START Supplied material

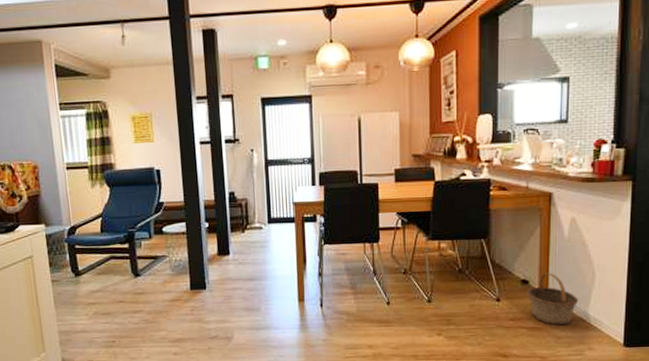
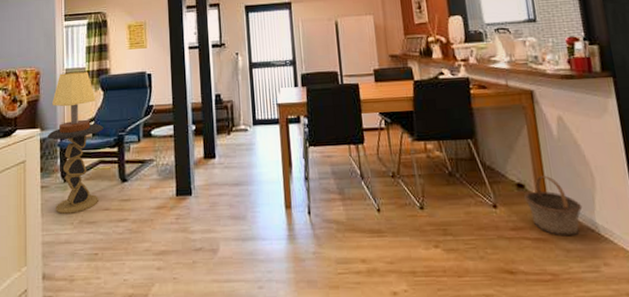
side table: none [52,220,112,306] -> present [47,123,104,214]
table lamp: none [55,166,102,230] -> present [52,72,96,134]

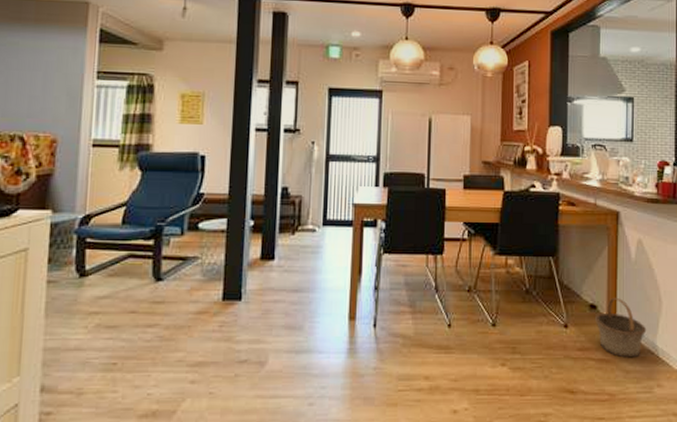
side table: present [47,123,104,214] -> none [60,209,138,315]
table lamp: present [52,72,96,134] -> none [71,144,131,219]

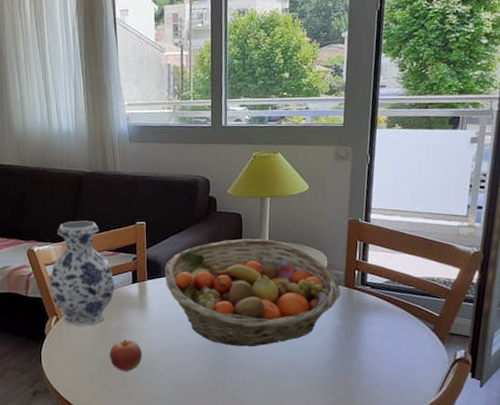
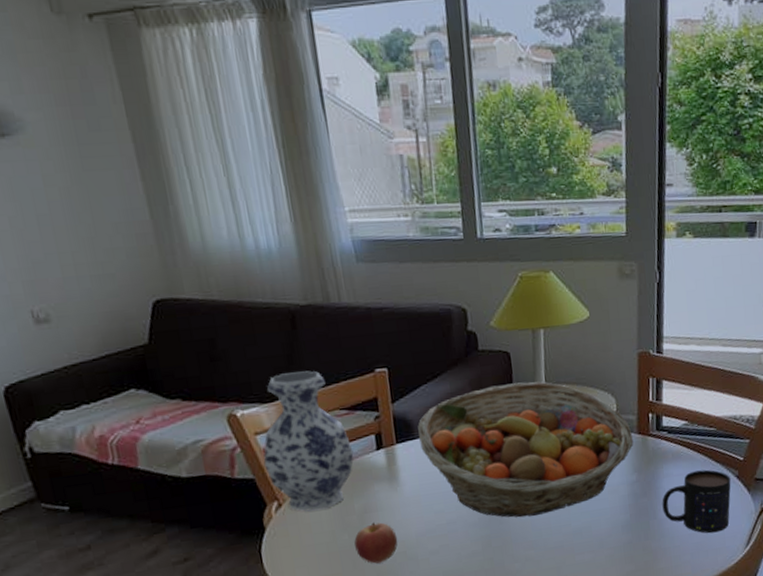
mug: none [363,321,427,377] -> present [662,469,731,534]

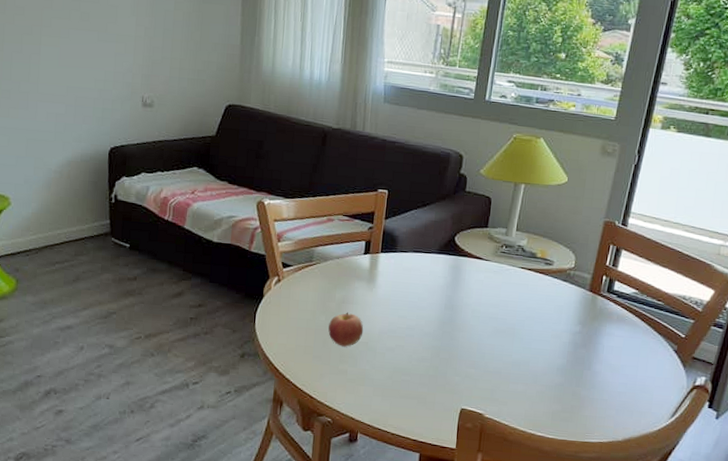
vase: present [263,371,354,512] -> none [275,178,346,292]
fruit basket: present [418,381,634,518] -> none [400,222,584,341]
mug: present [662,469,731,534] -> none [598,336,669,397]

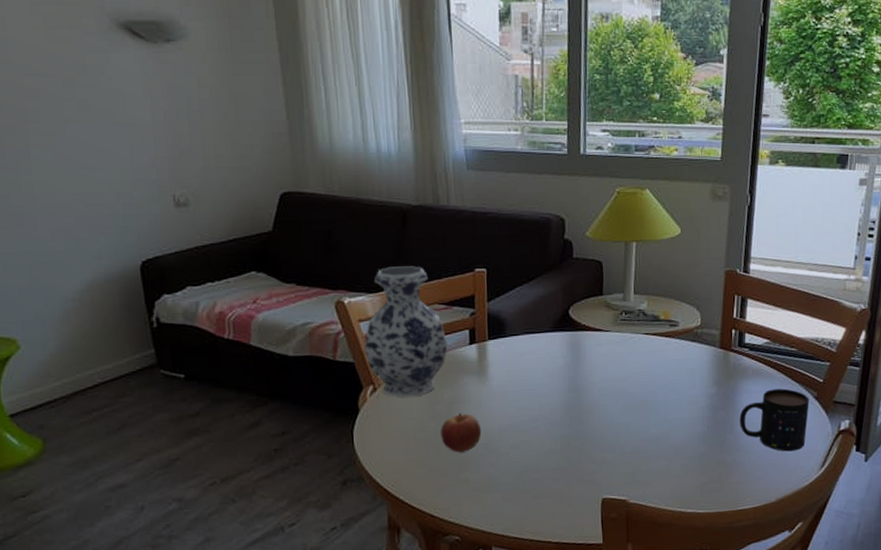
vase: none [275,178,346,292] -> present [364,266,448,398]
mug: none [598,336,669,397] -> present [739,388,809,452]

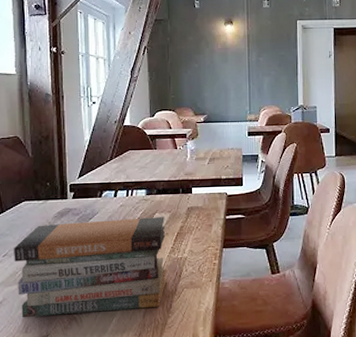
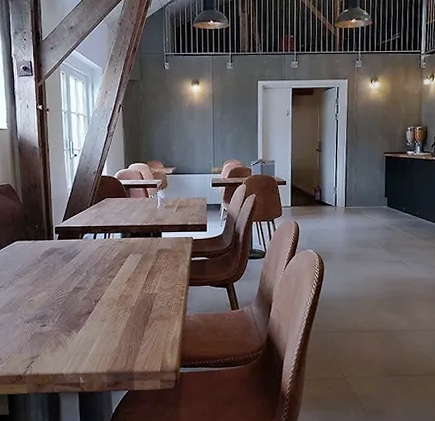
book stack: present [14,217,167,318] -> none [9,257,139,341]

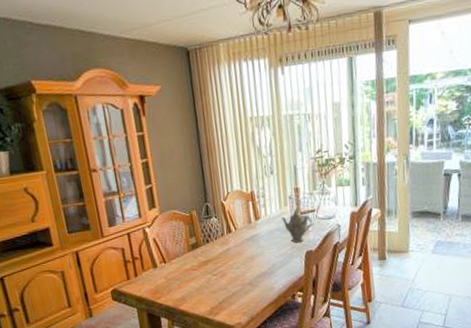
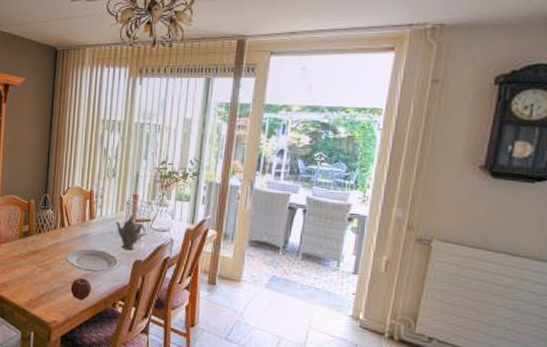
plate: none [238,248,292,271] -> present [66,249,119,272]
apple: none [248,278,269,299] -> present [70,278,91,300]

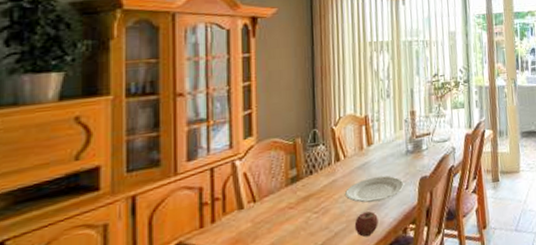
teapot: present [115,215,146,250] -> none [395,133,428,169]

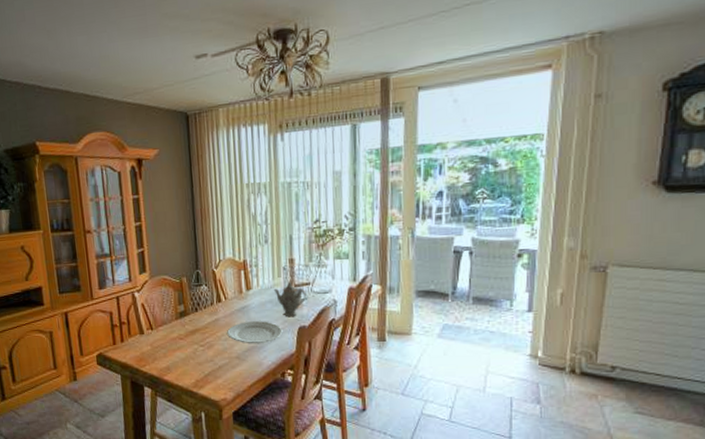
apple: present [354,211,378,237] -> none [236,352,258,374]
teapot: none [395,133,428,169] -> present [273,281,307,317]

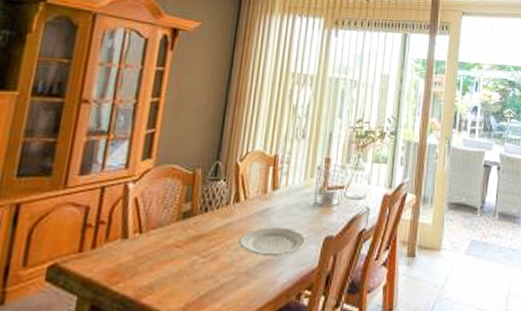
teapot: present [273,281,307,317] -> none [303,183,339,225]

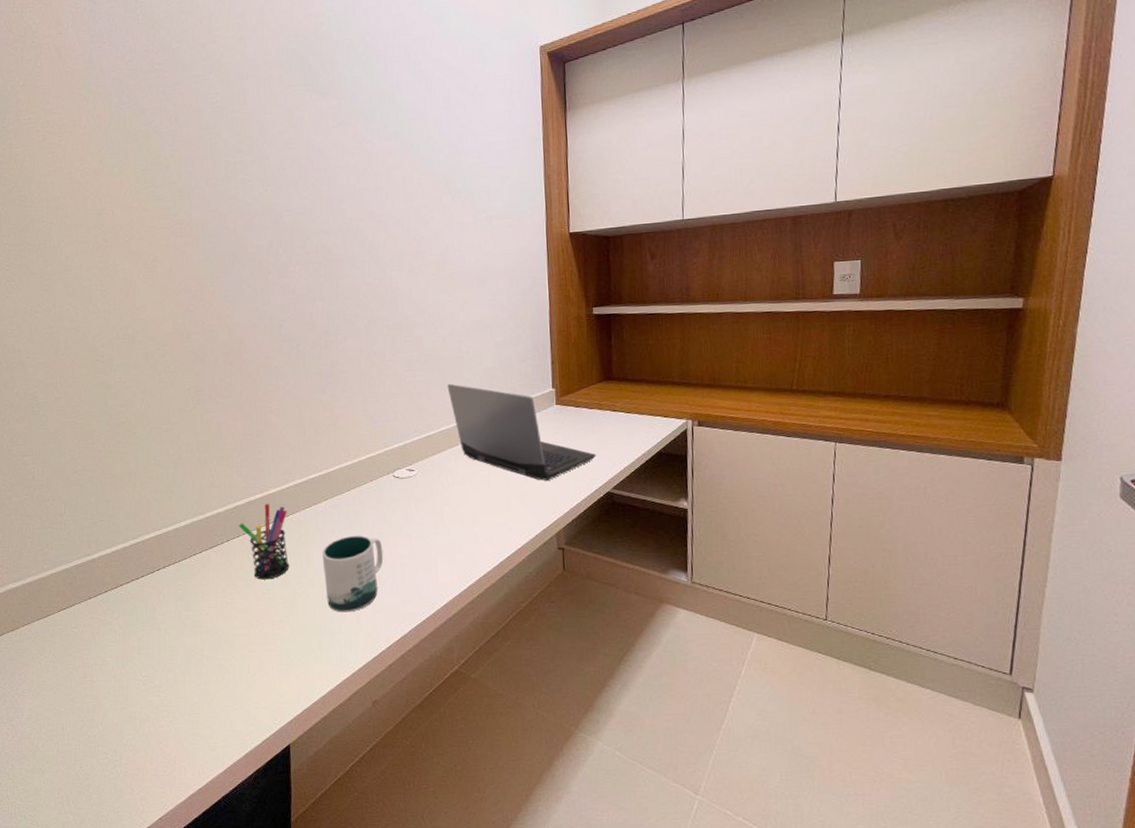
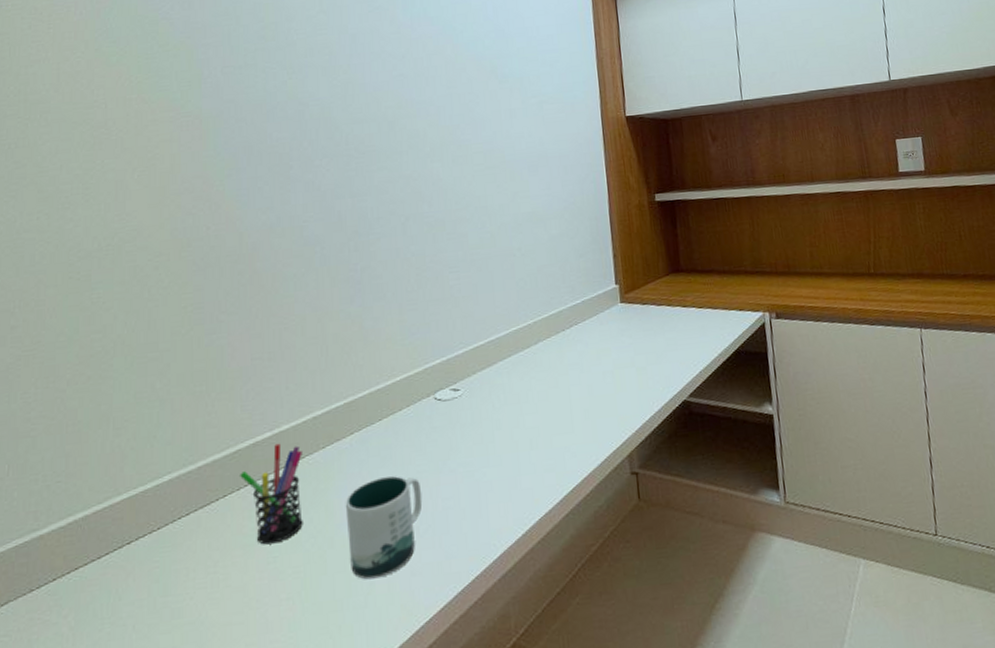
laptop computer: present [447,383,596,481] -> none [497,285,668,393]

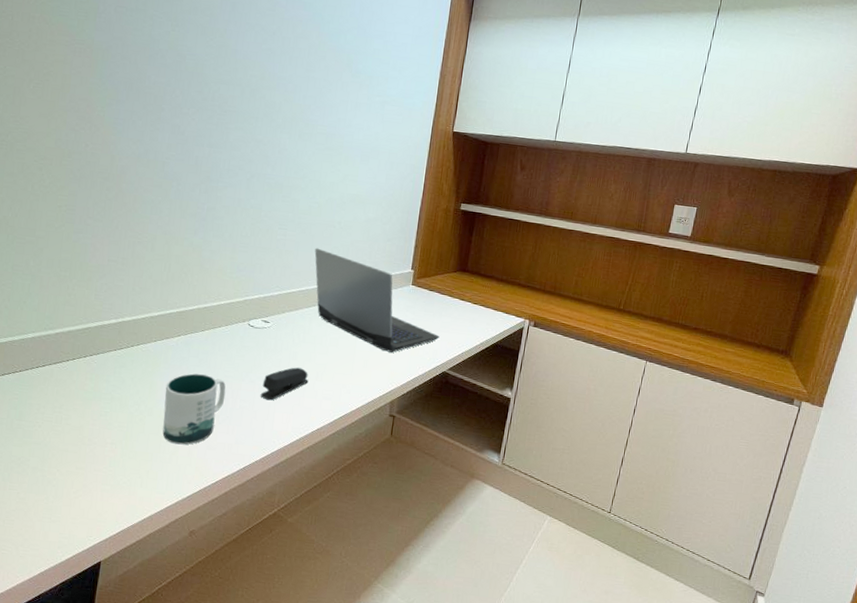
pen holder: present [239,443,303,545] -> none [86,329,138,403]
stapler: none [465,438,522,491] -> present [260,367,309,401]
laptop computer: none [497,285,668,393] -> present [314,248,440,353]

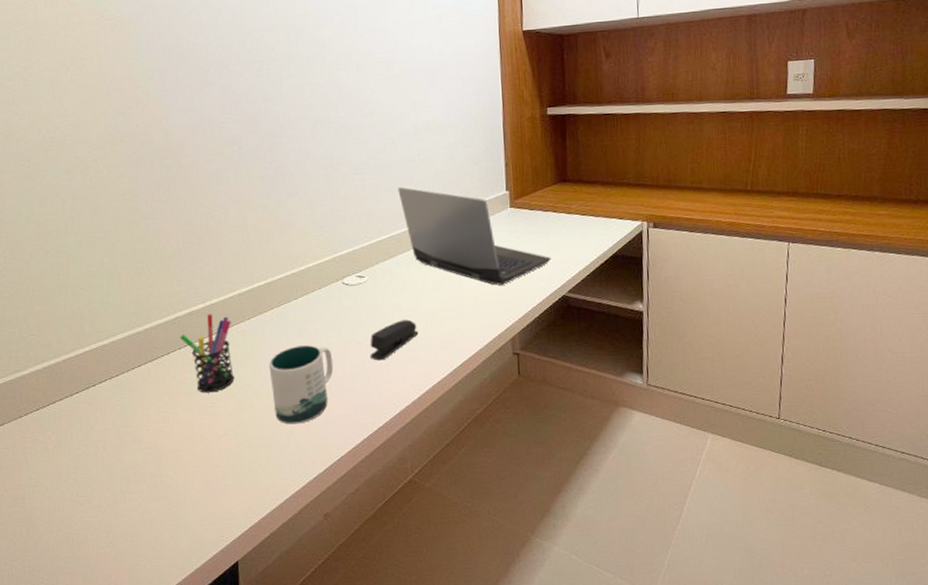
pen holder: none [86,329,138,403] -> present [179,313,235,393]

END Supplied material

Within the entries above, give again exactly the lines starting at the one that contains "mug: none [363,321,427,377]" and ending at the one that contains "apple: none [248,278,269,299]", leaving out the pictures.

→ **Result**
mug: none [363,321,427,377] -> present [662,469,731,534]

vase: present [263,371,354,512] -> none [275,178,346,292]
fruit basket: present [418,381,634,518] -> none [400,222,584,341]
mug: present [662,469,731,534] -> none [598,336,669,397]

vase: none [275,178,346,292] -> present [364,266,448,398]
mug: none [598,336,669,397] -> present [739,388,809,452]

book stack: present [14,217,167,318] -> none [9,257,139,341]

plate: none [238,248,292,271] -> present [66,249,119,272]
apple: none [248,278,269,299] -> present [70,278,91,300]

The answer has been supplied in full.